Speaking of streets, Kira0 is an artist and architect who has been active on fxhash with work revolving around topics of urbanism and city planning. The collection Highrise of Homes proposes a vertical community, inspired by a 1981 work with the same name by architect James Wines. Each piece can be zoomed into in incredible detail, revealing a construction built to "accommodate people's conflicting desires to enjoy the cultural advantages of an urban center, without sacrificing the private home identity and garden space associated with suburbia."

William Watkins - Ridge Scribbles

It’s already in the name, fullstack web developer and creative coder William Watkins’ latest series on fxhash consists of scribbles that work together to form the outlines of mountain ridges. The process behind the formation of the landscapes is quite a lengthy series of maneuvers involving shaders and algorithms. Watkins noticed in hindsight that there was a difference between the preview of the work on fxhash and the live code, and took to Twitter to explain how that came to be and share tools for other creative developers. It’s an instance that illustrates the beauty behind the scenes of generative art.

Iteration - S Y N T H W A V E Nightlife Generator

The artist Jess, working under the pseudonym of Iteration, describes herself as Glitch Qwueen. With the series S Y N T H W A V E she seems to offer us a royal glimpse into this queen’s world. The collection consists of 250 vaporwavey compositions that take turns placing various objects in a neon landscape. Think 90s cars, greek columns, flamingoes, polaroids, palm trees - with 14 main subjects, 10 backgrounds and 9 suns the options are endless.

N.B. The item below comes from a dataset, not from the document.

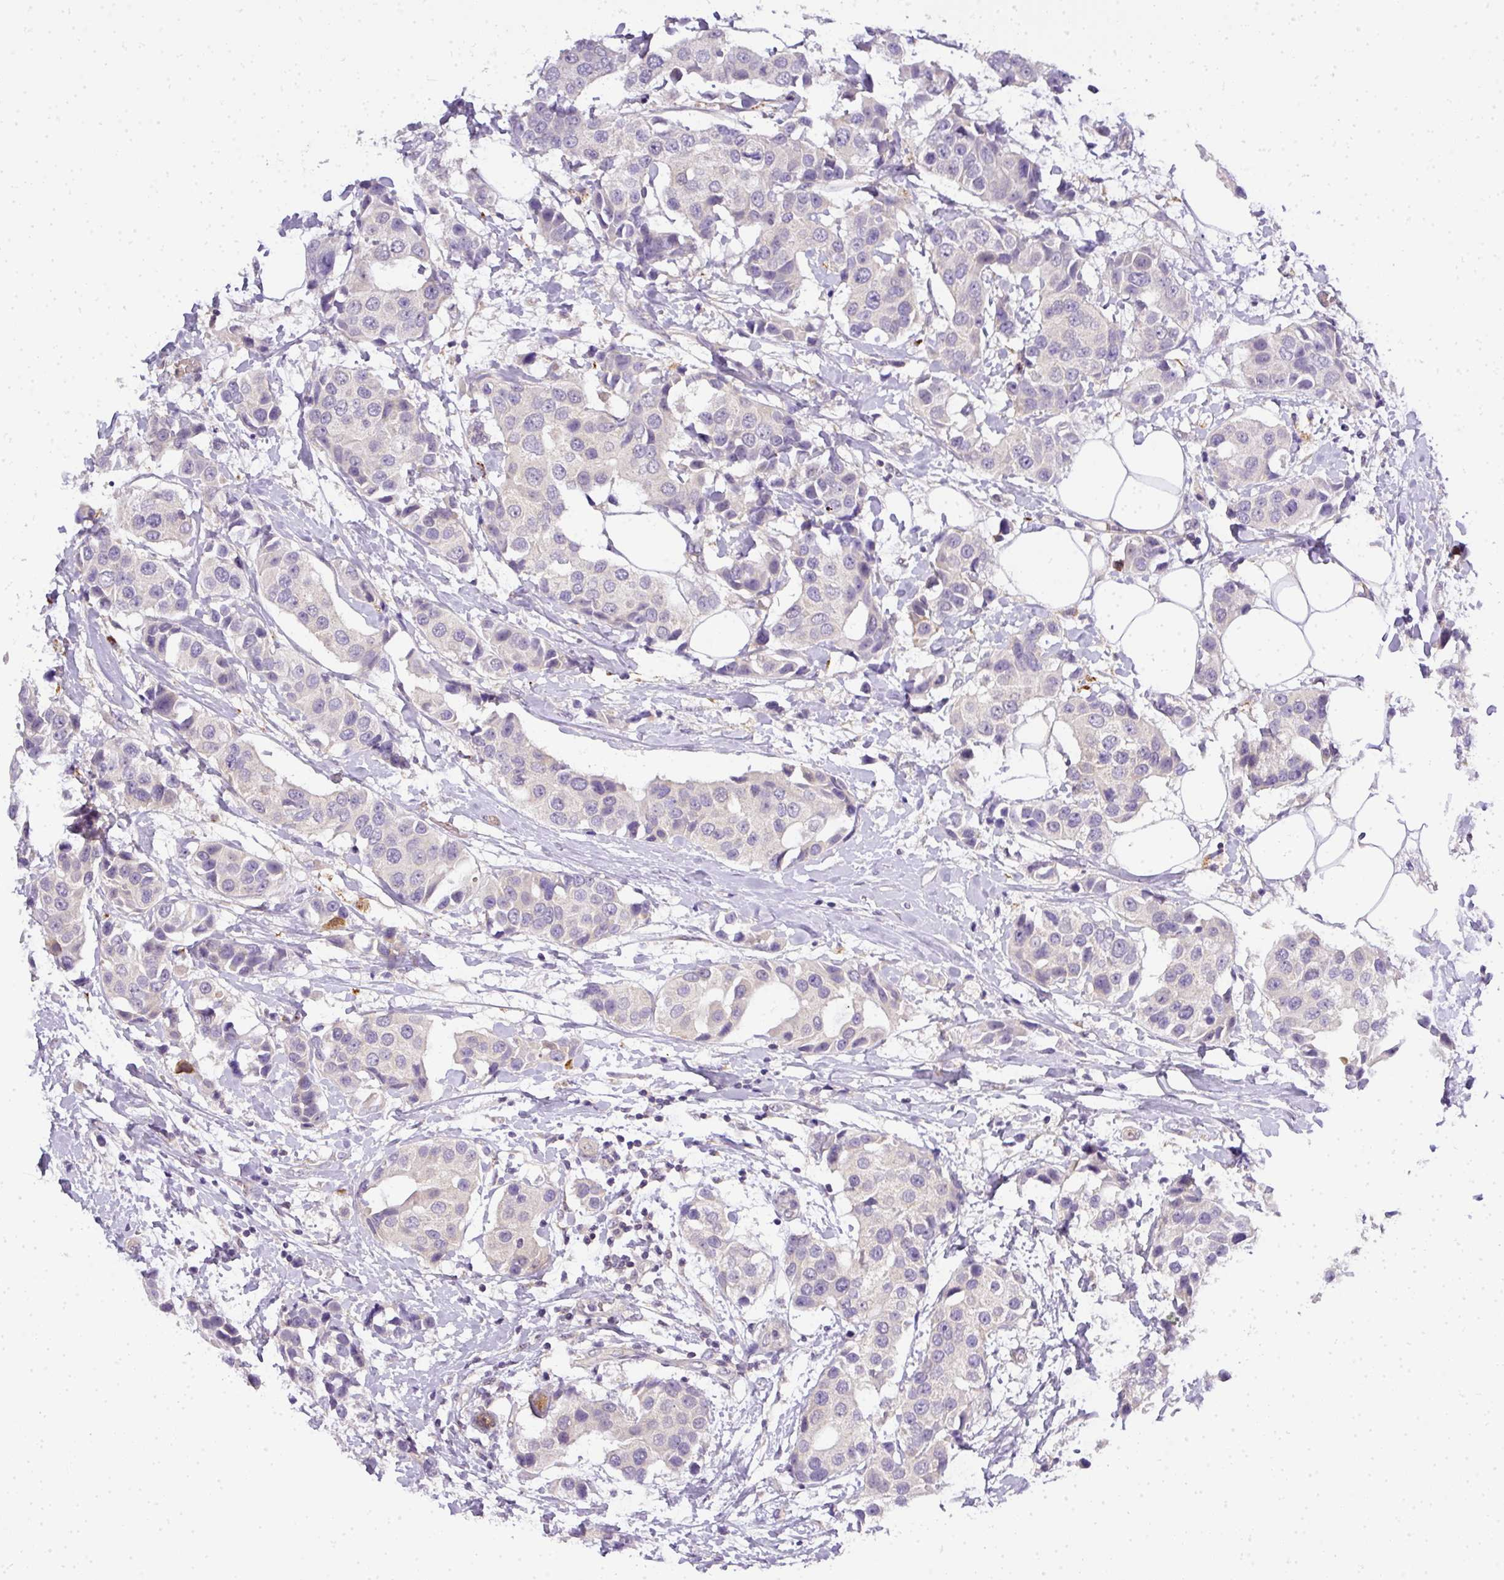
{"staining": {"intensity": "negative", "quantity": "none", "location": "none"}, "tissue": "breast cancer", "cell_type": "Tumor cells", "image_type": "cancer", "snomed": [{"axis": "morphology", "description": "Normal tissue, NOS"}, {"axis": "morphology", "description": "Duct carcinoma"}, {"axis": "topography", "description": "Breast"}], "caption": "The image demonstrates no significant staining in tumor cells of breast intraductal carcinoma. (Brightfield microscopy of DAB immunohistochemistry (IHC) at high magnification).", "gene": "ADH5", "patient": {"sex": "female", "age": 39}}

Nikolya Ulyanov - Letters to Piet

The series Letters to Piet hides many tales behind its hexagonal shapes. Or as the artist Ulyanov puts it, the work exists “at the intersection of 3 stories from the first half of the 20th century.” Firstly, it’s a nod to the rumours that De Stijl artist Theo van Doesburg and Piet Mondriaan argued about the acceptance of hexagons into the art movement. Secondly, the shapes also reference mathematician Georgy Voronoy’s diagrams. And lastly, the craquelure in the collection comes from Kazimir Malevich's Black Square. In this way, Letters to Piet bundles together various storylines that shaped the past 100 years.

Pablo Alpe - Abismo

Creative Coder Pablo Alpe’s second collection on fxhash presents various abstract 3d objects simply hovering in a gray gridded air, with simple accents of colorful cubes. It’s a serene composition whose quiet movements one can get lost in as the shapes morph and absorb. The collection’s description reads one simple, yet intriguing, line: “bottomless void in space.” Succumb to the void.